Security Best Practices

Secrets Management

# Separate by Environment
jobs:
  deploy:
    runs-on: ubuntu-latest
    environment: production # Environment requiring approval
    steps:
      - name: Deploy
        env:
          DB_PASSWORD: ${{ secrets.DB_PASSWORD }}
        run: ./deploy.sh

Cloud Authentication with OIDC (Without Secrets)

permissions:
  id-token: write
  contents: read

steps:
  - uses: aws-actions/configure-aws-credentials@v4
    with:
      role-to-assume: arn:aws:iam::123456789:role/github-actions
      aws-region: ap-northeast-2

Conclusion

By properly leveraging advanced GitHub Actions features, you can improve your CI/CD pipeline's speed, cost, and flexibility all at once. Parallel builds with Matrix, speed optimization with Cache, and custom environments with Self-hosted Runners -- combining these three lets you build enterprise-grade pipelines.

Quiz

Q1: If you configure 3 Node versions x 2 OS combinations in Matrix Strategy, how many Jobs are created?

  1. Matrix generates the Cartesian product of all combinations. 3 x 2 = 6 parallel Jobs.

Q2: What does fail-fast: false mean in Matrix? Even if one Job fails, the remaining Jobs continue running without being cancelled. The default is true, meaning if any one fails, all are cancelled.

Q3: Why is hashFiles used in the key for actions/cache? It uses the hash value of dependency files like package-lock.json as the key, so the cache is only refreshed when dependencies change and reused otherwise.

Q4: What does cache-from: type=gha mean in Docker build?

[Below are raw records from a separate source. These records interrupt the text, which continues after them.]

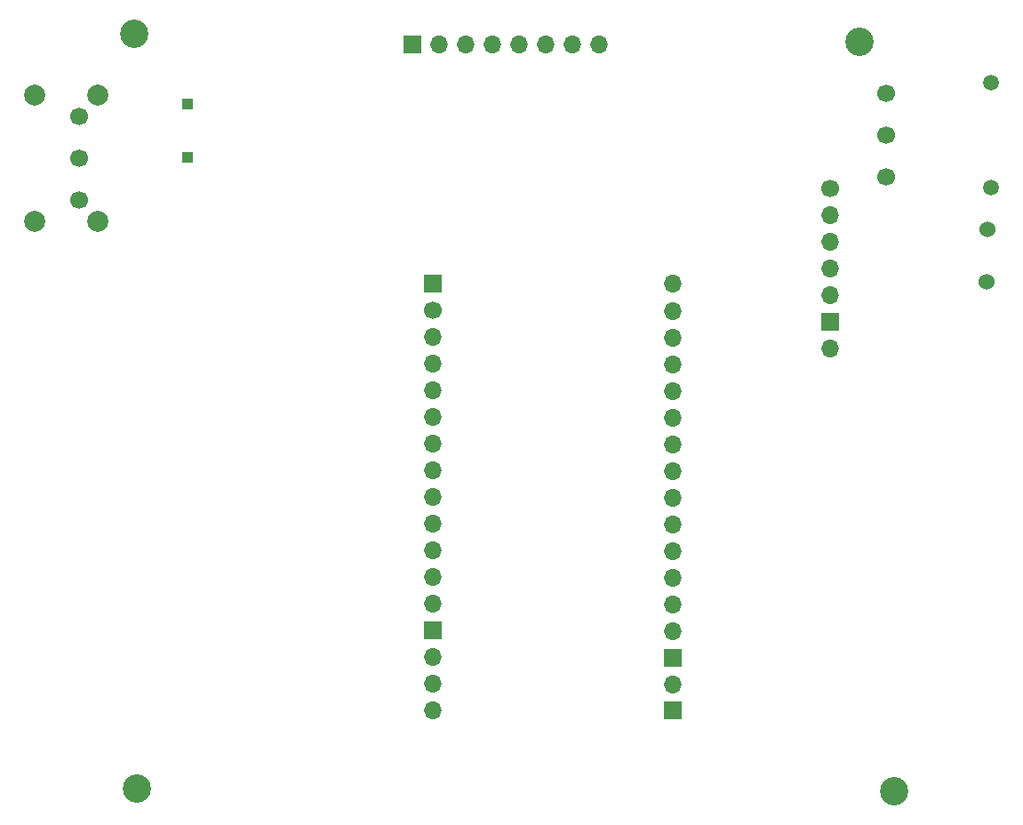
<source format=gbs>
%TF.GenerationSoftware,KiCad,Pcbnew,6.0.2+dfsg-1*%
%TF.CreationDate,2023-02-12T20:47:08+01:00*%
%TF.ProjectId,picopico,7069636f-7069-4636-9f2e-6b696361645f,rev?*%
%TF.SameCoordinates,Original*%
%TF.FileFunction,Soldermask,Bot*%
%TF.FilePolarity,Negative*%
%FSLAX46Y46*%
G04 Gerber Fmt 4.6, Leading zero omitted, Abs format (unit mm)*
G04 Created by KiCad (PCBNEW 6.0.2+dfsg-1) date 2023-02-12 20:47:08*
%MOMM*%
%LPD*%
G01*
G04 APERTURE LIST*
%ADD10C,2.700000*%
%ADD11C,2.000000*%
%ADD12C,1.700000*%
%ADD13C,1.500000*%
%ADD14R,1.700000X1.700000*%
%ADD15O,1.700000X1.700000*%
%ADD16C,1.524000*%
%ADD17R,1.000000X1.000000*%
G04 APERTURE END LIST*
D10*
%TO.C,H5*%
X81788000Y-91186000D03*
%TD*%
%TO.C,H2*%
X81534000Y-19304000D03*
%TD*%
%TO.C,H3*%
X150622000Y-20066000D03*
%TD*%
%TO.C,H1*%
X153924000Y-91440000D03*
%TD*%
D11*
%TO.C,SW1*%
X72075500Y-37157500D03*
X78075500Y-25157500D03*
X72075500Y-25157500D03*
X78075500Y-37157500D03*
D12*
X76325500Y-27157500D03*
X76325500Y-31157500D03*
X76325500Y-35157500D03*
%TD*%
D13*
%TO.C,U2*%
X163155000Y-33956000D03*
X163155000Y-23956000D03*
D12*
X153155000Y-24956000D03*
X153155000Y-28956000D03*
X153155000Y-32956000D03*
%TD*%
D14*
%TO.C,J2*%
X108034200Y-20291200D03*
D15*
X110574200Y-20291200D03*
X113114200Y-20291200D03*
X115654200Y-20291200D03*
X118194200Y-20291200D03*
X120734200Y-20291200D03*
X123274200Y-20291200D03*
X125814200Y-20291200D03*
%TD*%
D12*
%TO.C,J1*%
X147828000Y-34036000D03*
D15*
X147828000Y-36576000D03*
X147828000Y-39116000D03*
X147828000Y-41656000D03*
X147828000Y-44196000D03*
D14*
X147828000Y-46736000D03*
D15*
X147828000Y-49276000D03*
D16*
X162843000Y-37916000D03*
X162773000Y-42926000D03*
%TD*%
D17*
%TO.C,TP4*%
X86615500Y-31093000D03*
%TD*%
D15*
%TO.C,U1*%
X132810000Y-43085000D03*
X132810000Y-45720000D03*
X132810000Y-48260000D03*
X132810000Y-50800000D03*
X132810000Y-53340000D03*
X132810000Y-55880000D03*
X132810000Y-58420000D03*
X132810000Y-60960000D03*
X132810000Y-63500000D03*
X132810000Y-66040000D03*
X132810000Y-68580000D03*
X132810000Y-71120000D03*
X132810000Y-73660000D03*
X132810000Y-76200000D03*
D14*
X132810000Y-78740000D03*
D15*
X132810000Y-81280000D03*
D14*
X132810000Y-83725000D03*
D15*
X109950000Y-83725000D03*
X109950000Y-81185000D03*
X109950000Y-78645000D03*
D14*
X109950000Y-76105000D03*
D15*
X109950000Y-73565000D03*
X109950000Y-71025000D03*
X109950000Y-68485000D03*
X109950000Y-65945000D03*
X109950000Y-63405000D03*
X109950000Y-60865000D03*
X109950000Y-58325000D03*
X109950000Y-55785000D03*
X109950000Y-53245000D03*
X109950000Y-50705000D03*
X109950000Y-48165000D03*
D12*
X109950000Y-45625000D03*
D14*
X109950000Y-43085000D03*
%TD*%
D17*
%TO.C,TP3*%
X86615500Y-26013000D03*
%TD*%
M02*

</source>
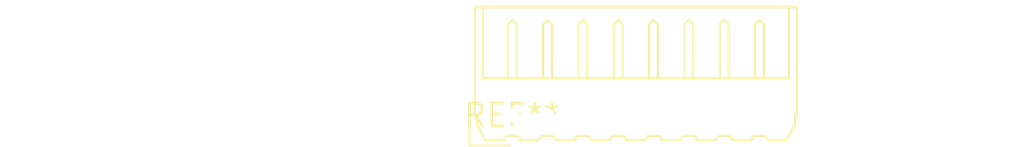
<source format=kicad_pcb>
(kicad_pcb (version 20240108) (generator pcbnew)

  (general
    (thickness 1.6)
  )

  (paper "A4")
  (layers
    (0 "F.Cu" signal)
    (31 "B.Cu" signal)
    (32 "B.Adhes" user "B.Adhesive")
    (33 "F.Adhes" user "F.Adhesive")
    (34 "B.Paste" user)
    (35 "F.Paste" user)
    (36 "B.SilkS" user "B.Silkscreen")
    (37 "F.SilkS" user "F.Silkscreen")
    (38 "B.Mask" user)
    (39 "F.Mask" user)
    (40 "Dwgs.User" user "User.Drawings")
    (41 "Cmts.User" user "User.Comments")
    (42 "Eco1.User" user "User.Eco1")
    (43 "Eco2.User" user "User.Eco2")
    (44 "Edge.Cuts" user)
    (45 "Margin" user)
    (46 "B.CrtYd" user "B.Courtyard")
    (47 "F.CrtYd" user "F.Courtyard")
    (48 "B.Fab" user)
    (49 "F.Fab" user)
    (50 "User.1" user)
    (51 "User.2" user)
    (52 "User.3" user)
    (53 "User.4" user)
    (54 "User.5" user)
    (55 "User.6" user)
    (56 "User.7" user)
    (57 "User.8" user)
    (58 "User.9" user)
  )

  (setup
    (pad_to_mask_clearance 0)
    (pcbplotparams
      (layerselection 0x00010fc_ffffffff)
      (plot_on_all_layers_selection 0x0000000_00000000)
      (disableapertmacros false)
      (usegerberextensions false)
      (usegerberattributes false)
      (usegerberadvancedattributes false)
      (creategerberjobfile false)
      (dashed_line_dash_ratio 12.000000)
      (dashed_line_gap_ratio 3.000000)
      (svgprecision 4)
      (plotframeref false)
      (viasonmask false)
      (mode 1)
      (useauxorigin false)
      (hpglpennumber 1)
      (hpglpenspeed 20)
      (hpglpendiameter 15.000000)
      (dxfpolygonmode false)
      (dxfimperialunits false)
      (dxfusepcbnewfont false)
      (psnegative false)
      (psa4output false)
      (plotreference false)
      (plotvalue false)
      (plotinvisibletext false)
      (sketchpadsonfab false)
      (subtractmaskfromsilk false)
      (outputformat 1)
      (mirror false)
      (drillshape 1)
      (scaleselection 1)
      (outputdirectory "")
    )
  )

  (net 0 "")

  (footprint "Molex_Micro-Latch_53254-0870_1x08_P2.00mm_Horizontal" (layer "F.Cu") (at 0 0))

)

</source>
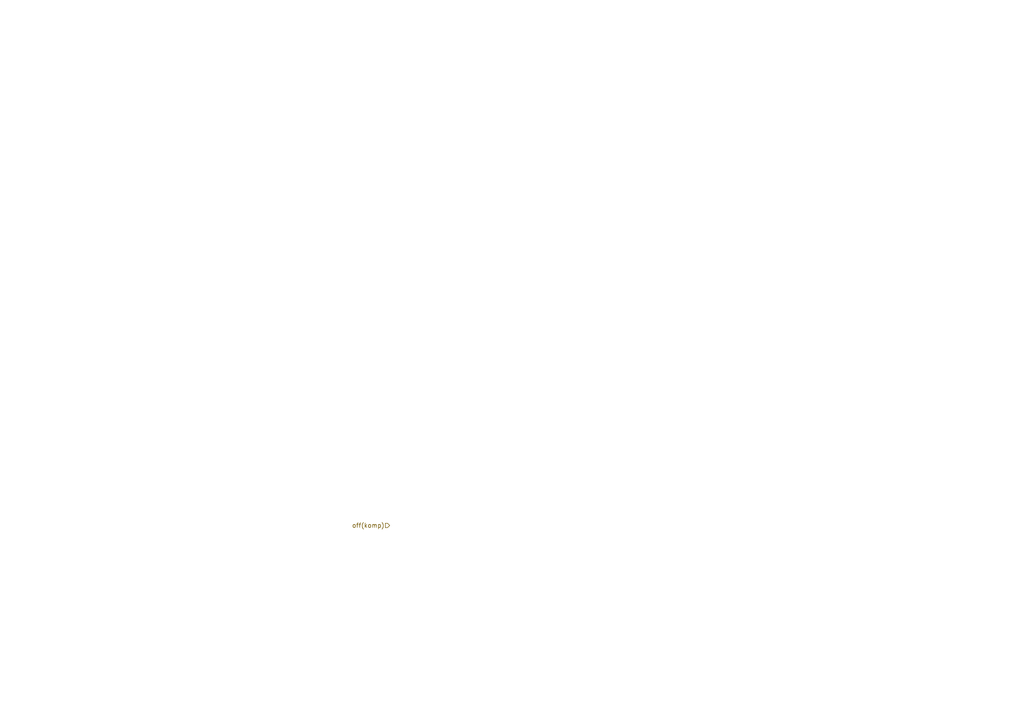
<source format=kicad_sch>
(kicad_sch
	(version 20250114)
	(generator "eeschema")
	(generator_version "9.0")
	(uuid "6ae1ff91-837c-471d-abb6-594cc8746a7a")
	(paper "A4")
	(lib_symbols)
	(hierarchical_label "off(komp)"
		(shape input)
		(at 113.03 152.4 180)
		(effects
			(font
				(size 1.27 1.27)
			)
			(justify right)
		)
		(uuid "98cbb598-6870-480c-a85f-e8bea3b3b229")
	)
)

</source>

It means using GitHub Actions cache backend as the Docker build layer cache. It allows storing and restoring build cache without a separate registry.

Q5: What tool is used to auto-scale Self-hosted Runners on Kubernetes? Actions Runner Controller (ARC). Installed via Helm, it manages Runners as Pods and auto-scales based on workload.

Q6: What pattern is used to generate a dynamic Matrix? The pattern where the first Job outputs a JSON array via outputs, and the second Job parses it with fromJson() and passes it to the matrix.

Q7: What are the advantages of cloud authentication using OIDC? There is no need to store long-lived secrets (Access Keys). GitHub Actions authenticates to the cloud using temporary tokens it issues. There is no risk of secret leakage, and tokens expire automatically.

Q8: What is the key technique for building only changed services in a monorepo? Analyze changed file paths with git diff to extract the list of affected services, then pass them as a dynamic Matrix to build only those services.